Dagong Upgrades the Sovereign Credit Rating Outlook of the Republic of Croatia to Stable

发布时间:2017-11-23 17:15:44    点击:

Dagong Upgrades the Sovereign Credit Rating Outlook of the Republic of Croatia to Stable

Dagong Global Credit Rating Co., Ltd.

November 23, 2017

  Dagong Global Credit Rating Co., Ltd. (hereinafter referred to as “Dagong”) has decided today to upgrade the outlook for the sovereign credit ratings of the Republic of Croatia (hereinafter referred to as “Croatia”) from negative to stable, while maintaining its local and foreign currency sovereign credit ratings at BB+. Thanks to burgeoning demand at home, Croatia's economy has recovered steadily, its financial deficit has obviously shrunk, and debts have entered into a downward channel. These improvements, coupled with a persistent current account surplus and relatively sufficient foreign exchange reserves, render stable government solvency in both local and foreign currency.

  The main reasons for upgrading the sovereign credit rating outlook of Croatia are as follows:

  1. Croatia’s debt repayment environment has improved noticeably. September 2017 saw the country’s largest party, the Croatian Democratic Union, reshuffle the government and resolve the defection crisis within the previous ruling coalition. The new government continues to implement the national development strategy of 2016-2020, strives to reduce unemployment, to cut taxes, and to improve the business environment, meanwhile carrying out a stable and prudent fiscal policy as well as reducing public debts. In terms of the country’s credit environment, indicators including capital adequacy, return on assets, return on equity, and the loan to deposit ratio all suggest that the banks’ robustness has improved and the non-performing loan ratio has begun to decline. The short-term loosening monetary policy will continue to improve Croatia's credit supply level.

  2. Domestic demand is rising, the economy continues growing, and the economy in the medium term has a relatively high potential. In the short term, fiscal policies aimed at lowering the income tax rate and the corporate tax rate towards promoting the welfare of the residents, and the monetary policy designed to cut the benchmark deposit rate, will all contribute to further boosting consumer demand. This, in combination with the enhanced absorption of EU funds, guides the country’s economic forecast to grow by 3.1% both in 2017 and in 2018. In the medium term, rich natural resources, a superior geographical position, and a higher national education level will render Croatia a country with enormous growth potential, while industrial restructuring and the Belt and Road Initiative will help sustain growth. It is projected that Croatia’s economic growth will average around 3.1% in the medium term.

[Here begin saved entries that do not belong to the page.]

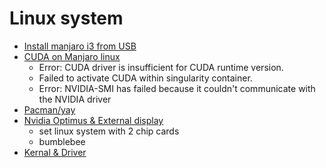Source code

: # Linux system

- [Install manjaro i3 from USB]()
- [CUDA on Manjaro linux](https://github.com/BumbleBee0819/blogs/issues/1)
    - Error: CUDA driver is insufficient for CUDA runtime version.
    - Failed to activate CUDA within singularity container.
    - Error: NVIDIA-SMI has failed because it couldn't communicate with the NVIDIA driver
- [Pacman/yay](https://github.com/BumbleBee0819/blogs/issues/2)
- [Nvidia Optimus & External display](https://github.com/BumbleBee0819/blogs/issues/3)
    - set linux system with 2 chip cards
    - bumblebee
- [Kernal & Driver](https://github.com/BumbleBee0819/blogs/issues/4)
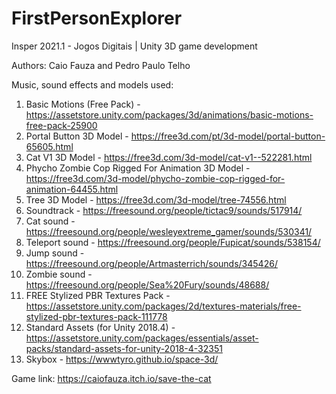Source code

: # FirstPersonExplorer
Insper 2021.1 - Jogos Digitais | Unity 3D game development

Authors: Caio Fauza and Pedro Paulo Telho

Music, sound effects and models used:
1. Basic Motions (Free Pack) - https://assetstore.unity.com/packages/3d/animations/basic-motions-free-pack-25900
2. Portal Button 3D Model - https://free3d.com/pt/3d-model/portal-button-65605.html
3. Cat V1 3D Model - https://free3d.com/3d-model/cat-v1--522281.html
4. Phycho Zombie Cop Rigged For Animation 3D Model - https://free3d.com/3d-model/phycho-zombie-cop-rigged-for-animation-64455.html
5. Tree 3D Model - https://free3d.com/3d-model/tree-74556.html
6. Soundtrack - https://freesound.org/people/tictac9/sounds/517914/
7. Cat sound - https://freesound.org/people/wesleyextreme_gamer/sounds/530341/
8. Teleport sound - https://freesound.org/people/Fupicat/sounds/538154/
9. Jump sound - https://freesound.org/people/Artmasterrich/sounds/345426/
10. Zombie sound - https://freesound.org/people/Sea%20Fury/sounds/48688/
11. FREE Stylized PBR Textures Pack - https://assetstore.unity.com/packages/2d/textures-materials/free-stylized-pbr-textures-pack-111778
12. Standard Assets (for Unity 2018.4) - https://assetstore.unity.com/packages/essentials/asset-packs/standard-assets-for-unity-2018-4-32351
13. Skybox - https://wwwtyro.github.io/space-3d/

Game link: https://caiofauza.itch.io/save-the-cat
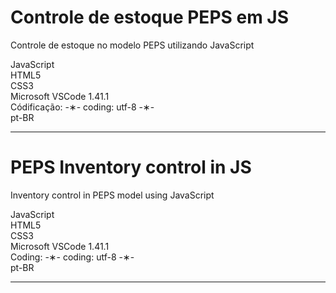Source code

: # Controle de estoque PEPS em JS

Controle de estoque no modelo PEPS utilizando JavaScript

JavaScript </br>
HTML5 </br>
CSS3 </br>
Microsoft VSCode 1.41.1 </br>
Códificação: -&lowast;- coding: utf-8 -&lowast;- </br>
pt-BR </br> 

--------------------------------------------------------------------------------------------------------------------------

# PEPS Inventory control in JS

Inventory control in PEPS model using JavaScript

JavaScript </br>
HTML5 </br>
CSS3 </br>
Microsoft VSCode 1.41.1 </br>
Coding: -&lowast;- coding: utf-8 -&lowast;- </br>
pt-BR </br>

--------------------------------------------------------------------------------------------------------------------------
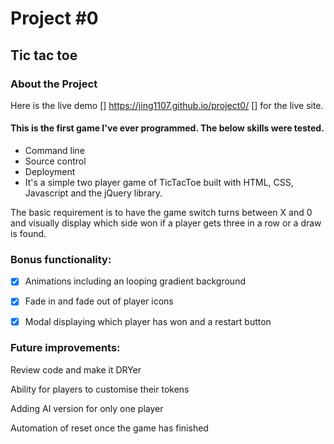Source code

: # Project #0
## Tic tac toe

### About the Project
Here is the live demo []
https://jing1107.github.io/project0/ []
for the live site.



#### This is the first game I've ever programmed. The below skills were tested.

- Command line
- Source control
- Deployment
- It's a simple two player game of TicTacToe built with HTML, CSS, Javascript and the jQuery library.

The basic requirement is to have the game switch turns between X and 0 and visually display which side won if a player gets three in a row or a draw is found.


### Bonus functionality:
- [x] Animations including an looping gradient background

- [x] Fade in and fade out of player icons

- [x] Modal displaying which player has won and a restart button

### Future improvements:
Review code and make it DRYer

Ability for players to customise their tokens

Adding AI version for only one player

Automation of reset once the game has finished
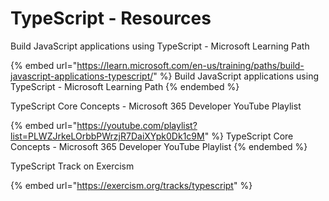 # TypeScript - Resources

Build JavaScript applications using TypeScript - Microsoft Learning Path

{% embed url="https://learn.microsoft.com/en-us/training/paths/build-javascript-applications-typescript/" %}
Build JavaScript applications using TypeScript - Microsoft Learning Path
{% endembed %}

TypeScript Core Concepts - Microsoft 365 Developer YouTube Playlist

{% embed url="https://youtube.com/playlist?list=PLWZJrkeLOrbbPWrzjR7DaiXYpk0Dk1c9M" %}
TypeScript Core Concepts - Microsoft 365 Developer YouTube Playlist
{% endembed %}

TypeScript Track on Exercism

{% embed url="https://exercism.org/tracks/typescript" %}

  3. The security of the government’s debt repayment resources has improved significantly. In the short term, on behalf of sustained economic recovery and the ongoing implementation of fiscal consolidation, Croatia's financial situation continues to improve, and the Croatian general government’s fiscal deficit is projected to fall to 1.3% in 2017 and to 1.3% in 2018, while the government financing needs-to-GDP ratio at the same period is predicted at 9.8% and 5.5%, respectively. The medium term will witness financing needs demonstrating a downward trend. This trend, coupled with low financing costs and stable EU funds, yields distinct improvement in the security of government debt repayment sources.

  4. Government solvency will remain stable. Thanks to the country’s shrinking deficit, Croatia general government’s debt-to-GDP ratio will decline to 82.2% in 2017 and 80.2% in 2018, and will show a falling tendency in the medium term. This trend, together with lower financing costs and the Kuna’s stable valuation, helps maintain stable government solvency in local currency. In the short term, Croatia’s heavy external debts will decline slowly, down to 96.9% in 2017 and 92.7% in 2018. This decline, paired together with persistent current account surpluses and sufficient foreign exchange reserves, maintains stable government solvency in foreign currencies as well.

  The main reasons for maintaining Croatia’s sovereign credit ratings are as follows: first, Croatia’s economy sees heavy external dependence since most of its investment comes from the EU with a single industrial structure, which will sap the country’s growth potential in the long term; second, strongly relying on foreign investment leaves the country’s national financial system with vulnerabilities, while the banking industry is thereby highly Euro-cised; third, the government’s realizable assets are not sufficient to act as a cushion with debt repayment sources highly depending on debt financing and external support. Dagong will continue to monitor changes in Croatia’s rating factors and risks, and thereof makes corresponding adjustments if necessary.